The blunt factual reasons for this are plain: people who are less likely to be registered, by virtue of having recently become citizens, recently turned 18, recently changed address; people who rent, who move around; people who are poor and do not own their homes; people who are young – those people tend to vote Labour. Older, richer, more-established people tend more to vote Tory.
But how do activists understand and explain this, to themselves? For Labour activists, at least, for socialists, it is quite straightforward. We think of our project as being about providing a voice for the silenced, being tribunes of the oppressed – that nation of the downtrodden whose foremost part is the organised working class, and the young who haven’t yes made their peace with the wrongs of the world. So if our voter base relies on the less well-off and the young, then that makes sense to us. It’s our vocation to mobilise those people and raise their voices, because we have a worked-out understanding of why they are the agents of the changes we want.
If you are a Tory activist and you are keeping quiet about voter registration as a matter of policy – and it will be a matter of policy, because the facts I’ve stated above are no secret – you’d have to explain that policy to yourself and feel it to be just. Through what justification might you feel it to be right? You’d have to be sat there in a meeting or at your computer going, “Yeah, keeping new voter registrations down is the best thing to do for the country.”

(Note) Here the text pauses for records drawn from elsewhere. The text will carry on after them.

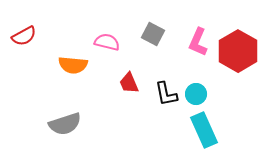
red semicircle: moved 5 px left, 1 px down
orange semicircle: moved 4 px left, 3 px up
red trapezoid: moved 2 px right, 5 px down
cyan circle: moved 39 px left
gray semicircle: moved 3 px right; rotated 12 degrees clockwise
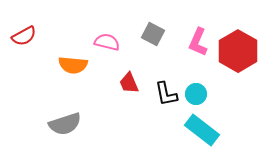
cyan rectangle: moved 2 px left; rotated 28 degrees counterclockwise
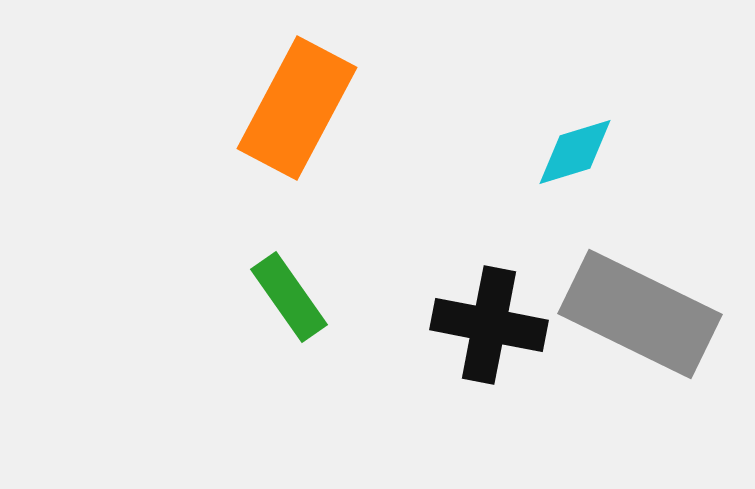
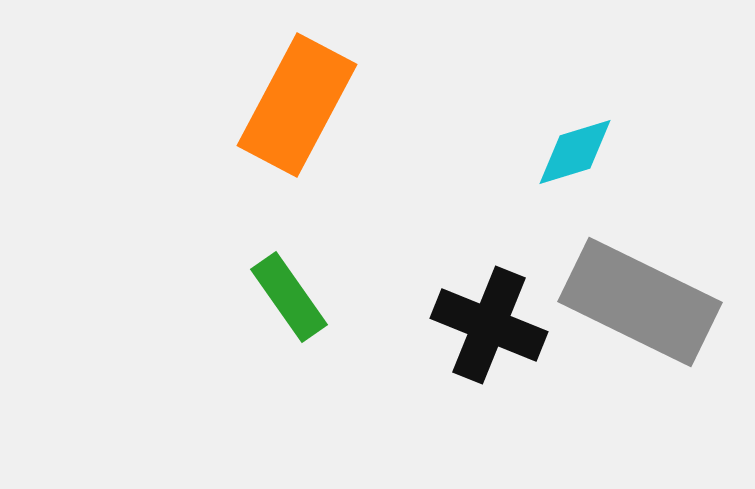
orange rectangle: moved 3 px up
gray rectangle: moved 12 px up
black cross: rotated 11 degrees clockwise
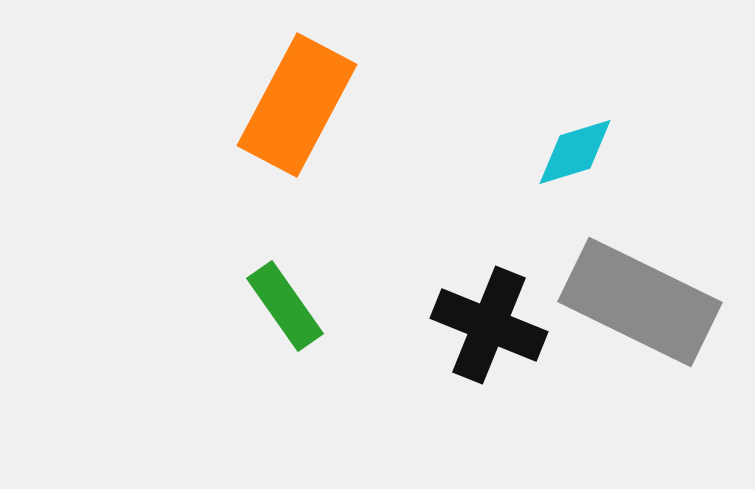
green rectangle: moved 4 px left, 9 px down
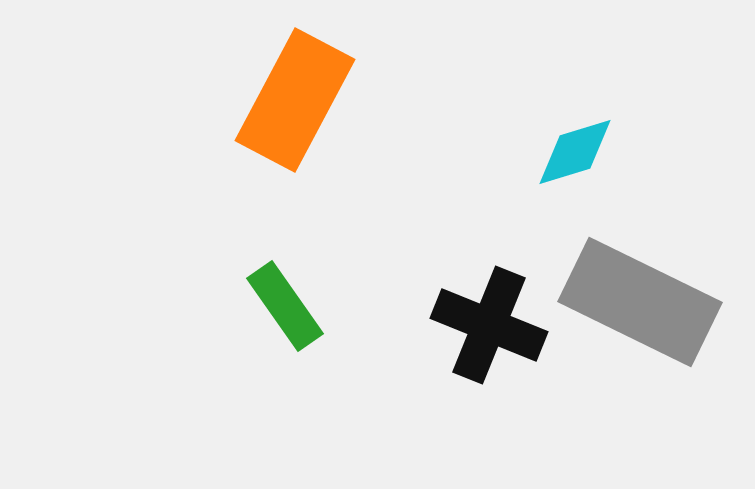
orange rectangle: moved 2 px left, 5 px up
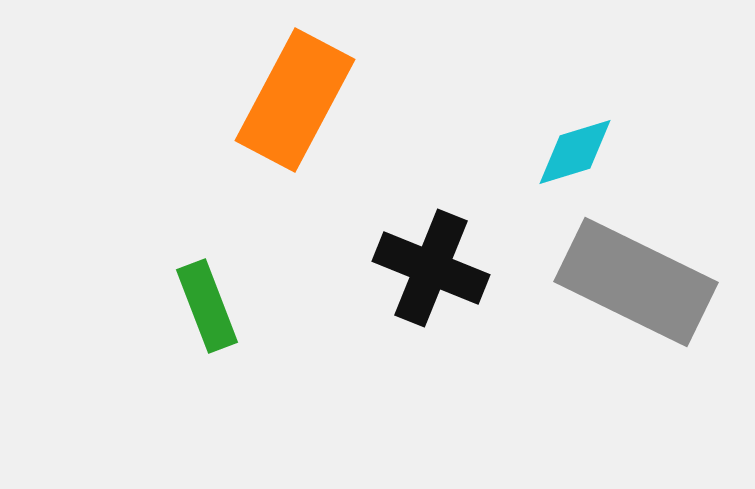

The only justification I can think of is the traditional argument against mass suffrage: that government is a specialised activity and only people with a certain amount of comfort and leisure and/or “a stake in the nation” (i.e. land or capital) are responsible and wise enough to take part in it. Anyone else, who toils or doesn’t own anything, or moves around, or is young, shouldn’t be let into the business of politics because they’d only fuck it up for the grown-ups.
It’s not news that Tory politics relies – at some level – on this idea. But I find it interesting to reflect that in order for the Tories to have a policy of not campaigning for mass registrations, lots of their fairly-junior activists would have to think a version of this argument pretty consciously, and feel it to be a justification of what they’re doing.
Anyway, here is the argument being put by Cromwell’s general Henry Ireton, who was a participant in the Putney debates during the English Civil War, on the side of parliament but an oligarchical parliament that only landowners could vote for:
“Men may justly have by birthright, by their very being born in England, that we should not seclude them out of England, that we should not refuse to give them air and place and ground, and the freedom of the highways and other things, to live amongst us… That I think is due to a man by birth. But that by a man’s being born here he shall have a share in that power that shall dispose of the lands here, and of all things here, I do not think it a sufficient ground.”